Début 1970 paraît aux éditions Fayard le premier livre d'un journaliste de 34 ans, Philippe Aziz (1935-2001), Tu trahiras sans vergogne. Il est entièrement consacré à Pierre Bonny et Henri Chamberlin dit Lafont, les deux "collabos" associés au sein de la "Gestapo française" de la rue Lauriston.
Pour Le Monde des livres, c'est Patrick Modiano qui signe la critique de cet ouvrage, dans un article publié dans le numéro daté du 14 mars 1970, et intitulé "Bony et sa bande" (les noms de Bonny et Lafont sont orthographiés par erreur Bony et Laffont dans tout le texte).
Patrick Modiano n'a alors publié lui-même que deux romans, La Place de l'étoile et La Ronde de nuit, mais l'un et l'autre ont pour décor l'Occupation, avec une attention particulière portée aux collaborateurs et aux personnages de traîtres. Ainsi Bonny et Lafont se trouvent-ils au centre de La Ronde de nuit, renommés pour l'occasion Pierre Philibert et Le Khédive.
Tu trahiras sans vergogne a passionné Modiano. "Certains livres nous restituent le climat d'une époque, nous en font respirer l'odeur, écrit-il. Tu trahiras sans vergogne, de Philippe Aziz, est de ceux-là. En faisant surgit de l'ombre les figures de deux auxiliaires français de Gestapo : l'ex-inspecteur Pierre Bony et le truand Henri Laffont, qui dirigèrent pendant quatre ans sous le patronage des autorités allemandes une officine de police rue Lauriston, Aziz nous plonge, avec une remarquable force d'évocation, dans toute l'horreur et la démence des années 40-44 à Paris."

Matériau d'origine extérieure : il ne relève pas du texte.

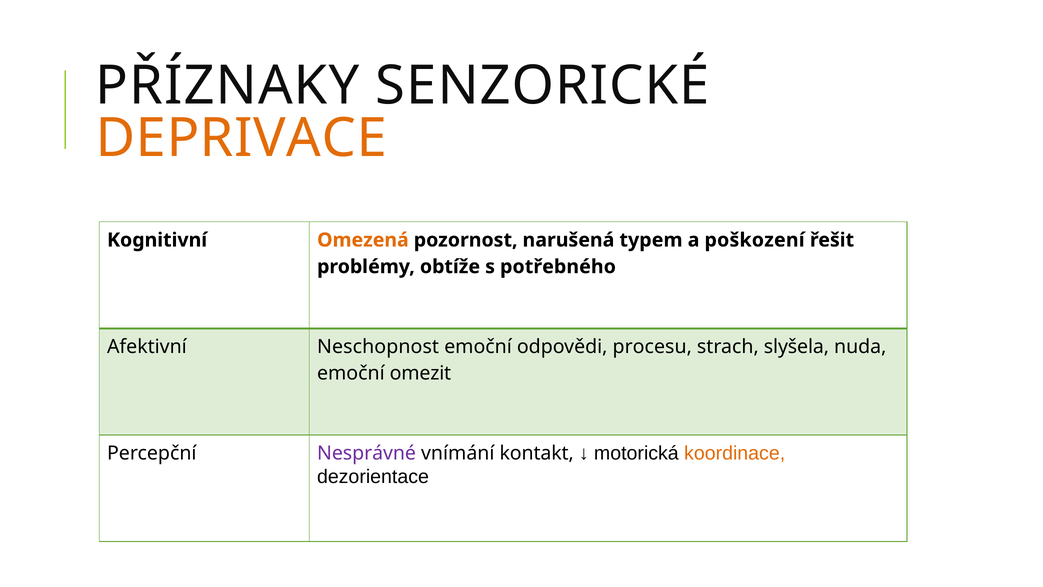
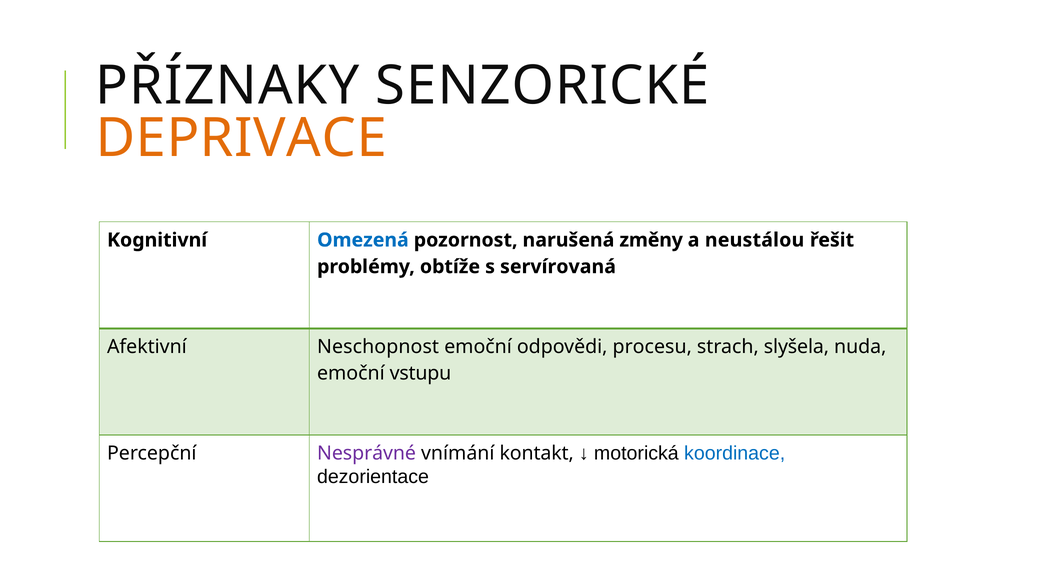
Omezená colour: orange -> blue
typem: typem -> změny
poškození: poškození -> neustálou
potřebného: potřebného -> servírovaná
omezit: omezit -> vstupu
koordinace colour: orange -> blue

Après avoir détaillé le contenu de l'ouvrage, Patrick Modiano conclut : "Jusque-là, on s'était attaché aux figures lumineuses et héroïques de cette époque : les Jean Moulin, les Pierre Brossolette, les Guy Môquet. Mais pour avoir une idée exacte des années "noires", pour en sentir toute la tristesse et l'odeur de pourriture, il fallait aussi montrer ce que cette époque a révélé d'exceptionnel dans la trahison et dans le crime. On lira Tu trahiras sans vergogne de Philippe Aziz comme le document le plus amer, le plus troublant, paru jusqu'à ce jour sur l'Occupation."
La lecture du livre de Philippe Aziz a visiblement encouragé Patrick Modiano a poursuivre lui aussi son travail sur "la trahison et le crime", "les éléments les plus troubles de la population" devenus les "vrais complices" des Nazis, comme il l'écrit dans son article : la sinistre Gestapo française de la rue Lauriston est de nouveau au cœur de son roman suivant, Les Boulevards de ceinture.